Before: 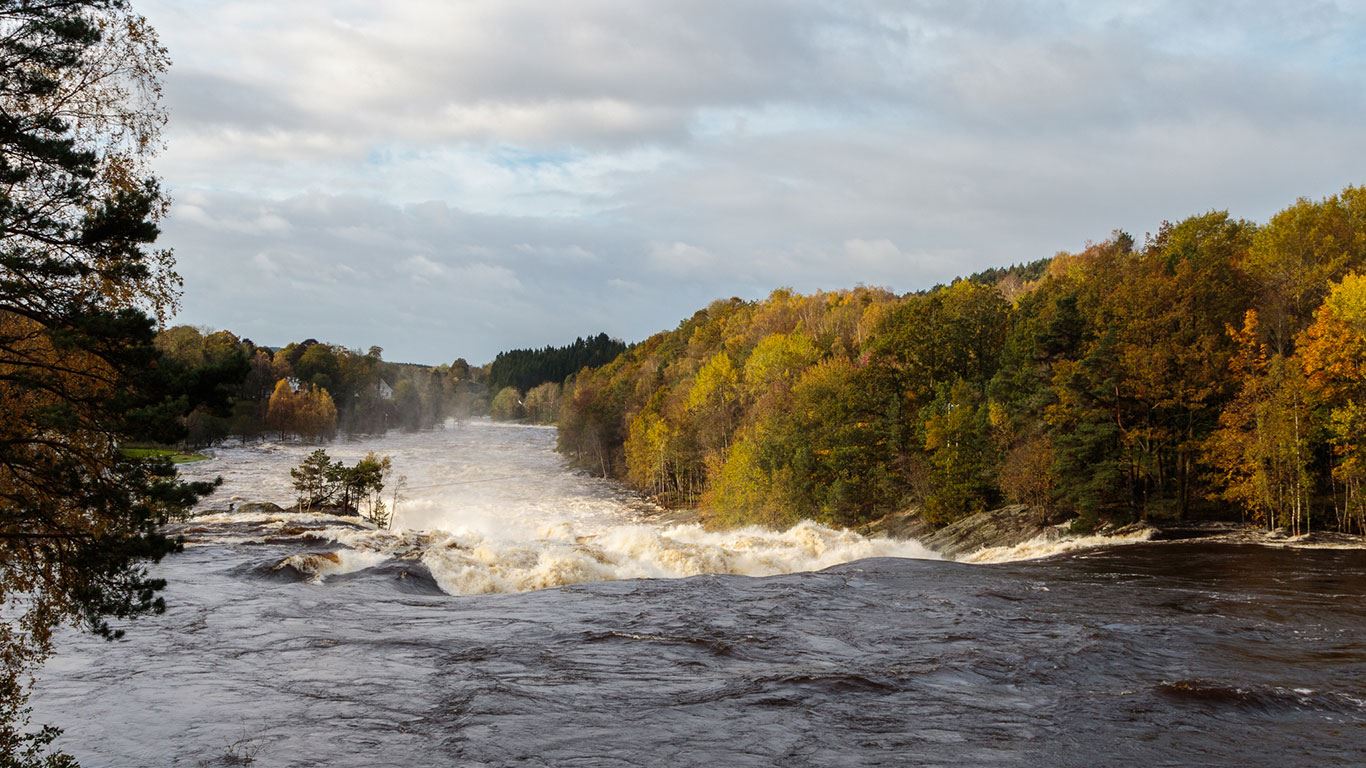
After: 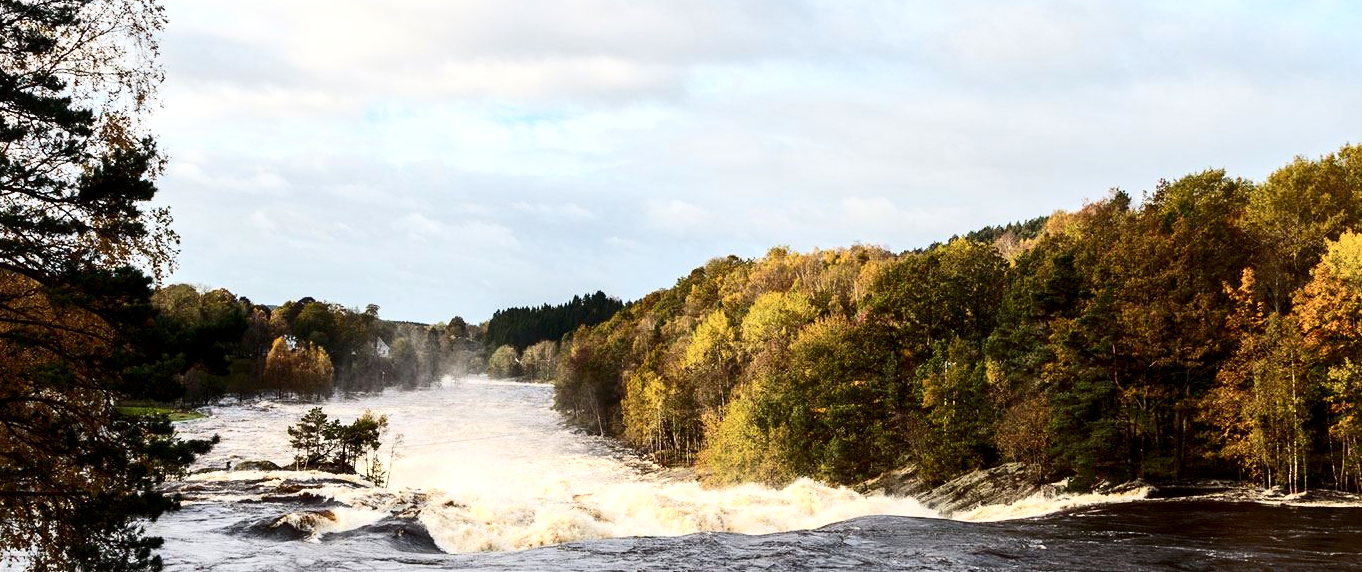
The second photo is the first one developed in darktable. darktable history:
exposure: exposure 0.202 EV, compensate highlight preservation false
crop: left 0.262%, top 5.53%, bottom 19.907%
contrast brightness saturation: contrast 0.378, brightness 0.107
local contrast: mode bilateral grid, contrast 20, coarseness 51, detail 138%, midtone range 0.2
--
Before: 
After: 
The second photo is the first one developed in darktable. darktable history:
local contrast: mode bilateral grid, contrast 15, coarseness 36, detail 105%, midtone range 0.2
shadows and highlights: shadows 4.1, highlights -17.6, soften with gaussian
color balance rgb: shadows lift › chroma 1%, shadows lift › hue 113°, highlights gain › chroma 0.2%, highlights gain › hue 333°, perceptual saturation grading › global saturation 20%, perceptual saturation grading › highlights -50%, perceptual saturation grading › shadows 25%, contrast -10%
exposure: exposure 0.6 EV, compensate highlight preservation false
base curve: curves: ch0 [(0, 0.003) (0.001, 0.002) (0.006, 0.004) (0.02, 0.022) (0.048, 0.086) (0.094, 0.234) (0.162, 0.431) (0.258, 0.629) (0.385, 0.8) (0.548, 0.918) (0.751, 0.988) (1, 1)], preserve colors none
---
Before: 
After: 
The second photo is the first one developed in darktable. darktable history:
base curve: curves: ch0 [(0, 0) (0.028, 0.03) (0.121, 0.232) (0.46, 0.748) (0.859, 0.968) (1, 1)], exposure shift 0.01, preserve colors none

**Your instructions:** Count the lines in the items above that contain the string "detail". Give only the number.

**Full answer:** 2